Als Fünfter war die SG aus der Vorsaison gegangen, dann folgte ein unruhiger Sommer. Es musste gerechnet, geredet und verhandelt werden. Die Finanzen hatten ein bedrohliches Aussehen. Die Einnahmen aus der Champions League fehlten erstmals nach sechs Jahren. Die herrschende Wirtschaftsflaute nagte am Sponsoren-Umfeld. Die Nordlichter mussten erkennen, dass sie den Gürtel enger zu schnallen hatten. Der nördlichste Bundesliga-Klub, sonst ein Paradebeispiel für solide Finanzpolitik, stand am Abgrund. Anfang Juni 2009 lagen die Karten auf dem Tisch. Die Spieler waren zum Teil geschockt über die finanzielle Situation, erbaten sich Bedenkzeit und schalteten auch eine dänische Spieler-Gewerkschaftlerin ein, um die SG Unterlagen zu prüfen. Die Dänin nahm zusammen mit Lars Christiansen und Michael Knudsen am Verhandlungstisch Platz. Auf der anderen Seite saßen die Gesellschafter Frerich Eilts und Manfred Werner sowie Holger Kaiser als neuer Geschäftsführer. Der Münsterländer hatte sich beim SC Magdeburg den Ruf eines „Sanierers“ erworben.
Abstriche trotz Einigung
Das Aussetzen von vertraglich vereinbarten Gehaltssteigerungen sowie eine Kappung der Netto-Grundgehälter und der Prämien um jeweils 15 Prozent – das hatte die SG vorgeschlagen, um den finanziellen Engpass in den Griff zu kriegen. „Die klare Ansage war, dass der Verein Konkurs geht, wenn wir nicht mit unserem Lohn runtergehen würden“, erklärte Michael Knudsen. „Um die SG zu retten, haben wir zugestimmt.“ Am Transfermarkt musste die SG Abstriche machen.
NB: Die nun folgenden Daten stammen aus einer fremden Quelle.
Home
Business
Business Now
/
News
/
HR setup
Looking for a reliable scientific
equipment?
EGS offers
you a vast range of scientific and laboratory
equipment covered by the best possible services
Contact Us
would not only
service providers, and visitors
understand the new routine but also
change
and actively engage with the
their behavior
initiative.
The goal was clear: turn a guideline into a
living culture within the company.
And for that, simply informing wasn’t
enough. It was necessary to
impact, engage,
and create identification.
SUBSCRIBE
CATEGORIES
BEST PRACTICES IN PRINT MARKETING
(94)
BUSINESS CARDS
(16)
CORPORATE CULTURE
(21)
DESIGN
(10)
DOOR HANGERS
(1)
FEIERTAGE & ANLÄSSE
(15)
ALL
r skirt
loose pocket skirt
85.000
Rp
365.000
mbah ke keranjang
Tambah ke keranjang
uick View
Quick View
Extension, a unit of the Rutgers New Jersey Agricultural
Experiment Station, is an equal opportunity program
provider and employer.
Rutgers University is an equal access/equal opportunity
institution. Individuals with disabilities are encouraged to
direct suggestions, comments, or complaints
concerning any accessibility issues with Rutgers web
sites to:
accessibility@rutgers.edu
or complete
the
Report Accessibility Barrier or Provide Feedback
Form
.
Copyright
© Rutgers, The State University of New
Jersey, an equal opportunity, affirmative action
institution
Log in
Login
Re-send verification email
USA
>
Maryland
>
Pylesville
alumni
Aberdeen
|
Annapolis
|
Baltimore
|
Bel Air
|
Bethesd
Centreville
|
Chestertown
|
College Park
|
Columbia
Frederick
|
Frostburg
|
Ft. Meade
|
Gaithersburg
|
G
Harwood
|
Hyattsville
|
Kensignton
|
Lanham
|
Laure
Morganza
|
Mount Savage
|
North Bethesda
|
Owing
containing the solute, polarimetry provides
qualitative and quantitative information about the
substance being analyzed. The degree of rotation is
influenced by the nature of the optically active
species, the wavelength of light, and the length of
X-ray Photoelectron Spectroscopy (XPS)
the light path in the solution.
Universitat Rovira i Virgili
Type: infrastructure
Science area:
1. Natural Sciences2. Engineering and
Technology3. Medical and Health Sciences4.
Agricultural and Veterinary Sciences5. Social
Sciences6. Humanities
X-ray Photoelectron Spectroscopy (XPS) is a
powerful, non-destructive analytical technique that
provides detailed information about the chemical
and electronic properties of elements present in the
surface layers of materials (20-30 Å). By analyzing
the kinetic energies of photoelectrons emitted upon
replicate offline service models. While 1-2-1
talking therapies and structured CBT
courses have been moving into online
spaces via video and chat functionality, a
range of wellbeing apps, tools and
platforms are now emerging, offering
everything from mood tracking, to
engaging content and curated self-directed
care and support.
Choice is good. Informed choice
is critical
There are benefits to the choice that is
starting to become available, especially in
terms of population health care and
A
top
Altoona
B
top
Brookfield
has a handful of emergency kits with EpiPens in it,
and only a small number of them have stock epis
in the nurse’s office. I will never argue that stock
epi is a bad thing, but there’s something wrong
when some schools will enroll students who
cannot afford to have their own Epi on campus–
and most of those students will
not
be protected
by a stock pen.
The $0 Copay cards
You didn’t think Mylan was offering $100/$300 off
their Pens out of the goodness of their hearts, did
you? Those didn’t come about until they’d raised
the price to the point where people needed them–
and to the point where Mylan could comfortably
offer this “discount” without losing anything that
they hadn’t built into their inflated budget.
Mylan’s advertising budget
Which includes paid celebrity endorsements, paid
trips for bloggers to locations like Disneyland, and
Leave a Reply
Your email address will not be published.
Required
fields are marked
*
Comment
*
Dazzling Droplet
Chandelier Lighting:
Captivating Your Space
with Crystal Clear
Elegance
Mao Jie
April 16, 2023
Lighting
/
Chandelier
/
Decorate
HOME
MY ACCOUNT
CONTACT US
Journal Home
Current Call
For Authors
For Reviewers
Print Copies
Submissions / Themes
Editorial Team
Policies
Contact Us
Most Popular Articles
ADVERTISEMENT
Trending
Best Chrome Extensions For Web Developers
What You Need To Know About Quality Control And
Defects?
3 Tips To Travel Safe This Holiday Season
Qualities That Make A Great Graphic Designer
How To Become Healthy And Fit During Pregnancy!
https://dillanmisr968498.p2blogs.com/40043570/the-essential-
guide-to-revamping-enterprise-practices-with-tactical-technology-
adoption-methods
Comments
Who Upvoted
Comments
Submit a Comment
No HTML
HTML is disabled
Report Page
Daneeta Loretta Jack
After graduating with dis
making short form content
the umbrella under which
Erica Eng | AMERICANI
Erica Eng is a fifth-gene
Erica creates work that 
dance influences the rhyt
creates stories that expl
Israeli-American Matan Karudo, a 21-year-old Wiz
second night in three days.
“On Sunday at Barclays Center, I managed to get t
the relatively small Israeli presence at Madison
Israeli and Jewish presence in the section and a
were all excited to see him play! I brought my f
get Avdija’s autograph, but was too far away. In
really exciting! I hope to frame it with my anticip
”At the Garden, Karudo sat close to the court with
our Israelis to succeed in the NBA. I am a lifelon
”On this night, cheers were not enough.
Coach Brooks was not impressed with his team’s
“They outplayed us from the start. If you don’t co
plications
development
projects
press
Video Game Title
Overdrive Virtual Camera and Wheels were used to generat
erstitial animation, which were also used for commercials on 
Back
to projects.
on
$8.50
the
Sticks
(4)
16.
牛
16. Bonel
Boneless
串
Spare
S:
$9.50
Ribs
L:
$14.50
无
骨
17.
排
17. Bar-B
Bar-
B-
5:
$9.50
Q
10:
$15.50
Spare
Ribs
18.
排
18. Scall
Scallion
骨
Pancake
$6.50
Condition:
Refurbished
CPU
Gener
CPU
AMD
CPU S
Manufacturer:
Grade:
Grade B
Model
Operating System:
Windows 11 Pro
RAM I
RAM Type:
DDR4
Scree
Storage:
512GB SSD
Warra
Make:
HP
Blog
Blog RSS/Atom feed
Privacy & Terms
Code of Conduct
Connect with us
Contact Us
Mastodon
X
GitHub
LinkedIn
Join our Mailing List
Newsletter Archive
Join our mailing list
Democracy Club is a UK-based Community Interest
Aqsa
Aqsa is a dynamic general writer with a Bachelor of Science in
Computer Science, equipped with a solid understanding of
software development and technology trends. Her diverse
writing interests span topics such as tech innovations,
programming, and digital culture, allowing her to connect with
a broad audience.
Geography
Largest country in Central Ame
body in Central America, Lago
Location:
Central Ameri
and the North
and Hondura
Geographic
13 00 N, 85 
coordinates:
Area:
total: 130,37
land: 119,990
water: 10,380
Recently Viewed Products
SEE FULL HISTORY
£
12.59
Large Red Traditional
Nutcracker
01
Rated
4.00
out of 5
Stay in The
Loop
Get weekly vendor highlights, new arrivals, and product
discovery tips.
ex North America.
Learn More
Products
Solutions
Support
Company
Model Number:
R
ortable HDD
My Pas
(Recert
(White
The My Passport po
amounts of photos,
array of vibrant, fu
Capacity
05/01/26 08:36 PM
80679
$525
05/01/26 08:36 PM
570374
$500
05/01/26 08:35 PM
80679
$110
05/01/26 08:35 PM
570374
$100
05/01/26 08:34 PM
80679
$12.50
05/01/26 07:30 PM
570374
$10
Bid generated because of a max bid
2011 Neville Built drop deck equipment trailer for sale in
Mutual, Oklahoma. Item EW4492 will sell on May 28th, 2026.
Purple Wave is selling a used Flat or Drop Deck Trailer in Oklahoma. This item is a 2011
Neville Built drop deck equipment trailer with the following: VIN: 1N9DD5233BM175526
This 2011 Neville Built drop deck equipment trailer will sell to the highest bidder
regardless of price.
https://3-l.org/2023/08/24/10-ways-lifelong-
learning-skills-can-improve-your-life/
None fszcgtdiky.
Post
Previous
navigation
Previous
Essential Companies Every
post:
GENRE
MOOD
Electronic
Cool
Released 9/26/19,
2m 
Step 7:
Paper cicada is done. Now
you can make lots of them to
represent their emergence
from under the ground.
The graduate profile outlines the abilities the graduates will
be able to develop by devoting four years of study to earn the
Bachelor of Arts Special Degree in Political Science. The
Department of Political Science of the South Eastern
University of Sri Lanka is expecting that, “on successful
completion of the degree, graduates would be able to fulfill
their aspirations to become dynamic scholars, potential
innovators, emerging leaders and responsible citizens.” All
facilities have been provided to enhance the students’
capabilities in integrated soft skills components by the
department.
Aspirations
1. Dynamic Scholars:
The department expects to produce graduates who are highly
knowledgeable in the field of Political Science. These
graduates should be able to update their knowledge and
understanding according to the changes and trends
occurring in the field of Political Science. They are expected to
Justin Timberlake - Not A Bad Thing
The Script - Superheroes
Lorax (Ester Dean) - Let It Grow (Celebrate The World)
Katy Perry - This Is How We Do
Selbst die Rückkehr von Anders Eggert, der eine Saison beim dänischen Erstligisten Skjern Spielpraxis gesammelt hatte, wäre beinahe gescheitert. Überdies hielten sich monatelang Wechselgerüchte um einige Leistungsträger. Das war die strukturelle Basis, mit der sich Per Carlén in seiner zweiten Saison anfreunden musste. An seiner Seite blieb Ljubomir Vranjes. Die Verantwortlichen um Frerich Eilts und Helmut Ermer beförderten den kleinen Schweden zum neuen Team-Manager.
Eine gute Spürnase
Angesichts der klammen Finanzen geriet das Scouting in den Fokus. Die Spürnase war gut: Torwart-Talent Johan Sjöstrand und Spielmacher Patrik Fahlgren deuteten schnell ihr Potenzial an. Dann kam der SG entgegen, dass die HSG Nordhorn Insolvenz angemeldet hatte und absteigen musste. Plötzlich war Defensivstratege Tobias Karlsson auf dem Markt. „Das ist eine richtig gute Verpflichtung“, schnalzte Ljubomir Vranjes mit der Zunge. „Wir bauen unsere neue Mannschaft von hinten auf.“ Lars Christiansen kündigte frühzeitig seinen Abgang zum Saisonende an. Seit der Serie 1997/98 war der trickreiche Linksaußen stets der torgefährlichste SG-Akteur gewesen. Nun war das ein anderer: Oscar Carlén. Der junge Schwede bestach nicht nur wegen seinem „Killer-Instinkt“ aus acht, neun oder gar zehn Metern, sondern zählte auch in der Defensive zu den Säulen der Mannschaft. Gegen die Top-Favoriten aus Kiel und Hamburg konnte aber auch er nicht genug bewerkstelligen. Schmerzhafter waren Niederlagen in Großwallstadt und in Lübbecke. Die SG drohte, im Mittelfeld zu versinken, als sich nach elf Spieltagen bereits acht Minuspunkte angesammelt hatten.